(Saved data entries)

· · · · · · ·

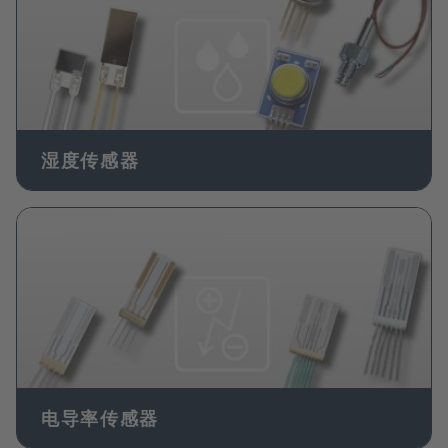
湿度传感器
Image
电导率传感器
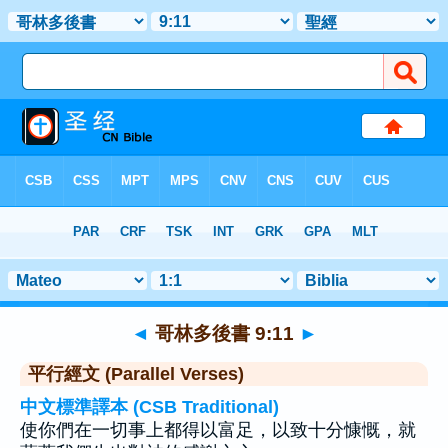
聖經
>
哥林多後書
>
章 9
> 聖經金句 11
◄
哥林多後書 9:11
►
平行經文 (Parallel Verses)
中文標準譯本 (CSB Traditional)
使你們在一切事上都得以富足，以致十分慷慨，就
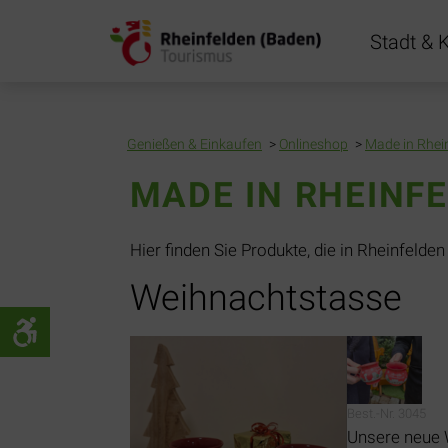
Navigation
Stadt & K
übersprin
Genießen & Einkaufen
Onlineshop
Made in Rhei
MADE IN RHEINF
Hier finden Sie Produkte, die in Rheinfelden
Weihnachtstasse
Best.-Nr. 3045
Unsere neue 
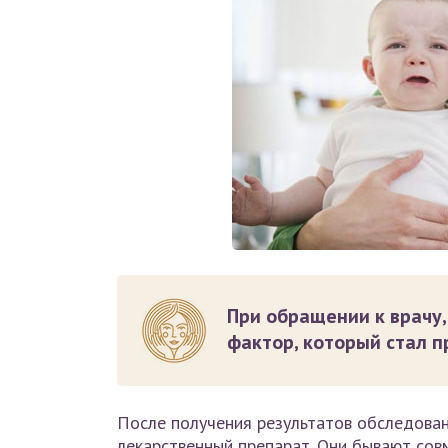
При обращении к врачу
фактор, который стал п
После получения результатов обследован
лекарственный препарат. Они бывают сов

· · · · · · ·

§ Task objective
The entries above need an exact copy without their pictures.

§ Solution to this problem
湿度传感器
Image
电导率传感器
聖經
>
哥林多後書
>
章 9
> 聖經金句 11
◄
哥林多後書 9:11
►
平行經文 (Parallel Verses)
中文標準譯本 (CSB Traditional)
使你們在一切事上都得以富足，以致十分慷慨，就
Navigation
Stadt & K
übersprin
Genießen & Einkaufen
Onlineshop
Made in Rhei
MADE IN RHEINF
Hier finden Sie Produkte, die in Rheinfelden
Weihnachtstasse
Best.-Nr. 3045
Unsere neue 
При обращении к врачу
фактор, который стал п
После получения результатов обследован
лекарственный препарат. Они бывают сов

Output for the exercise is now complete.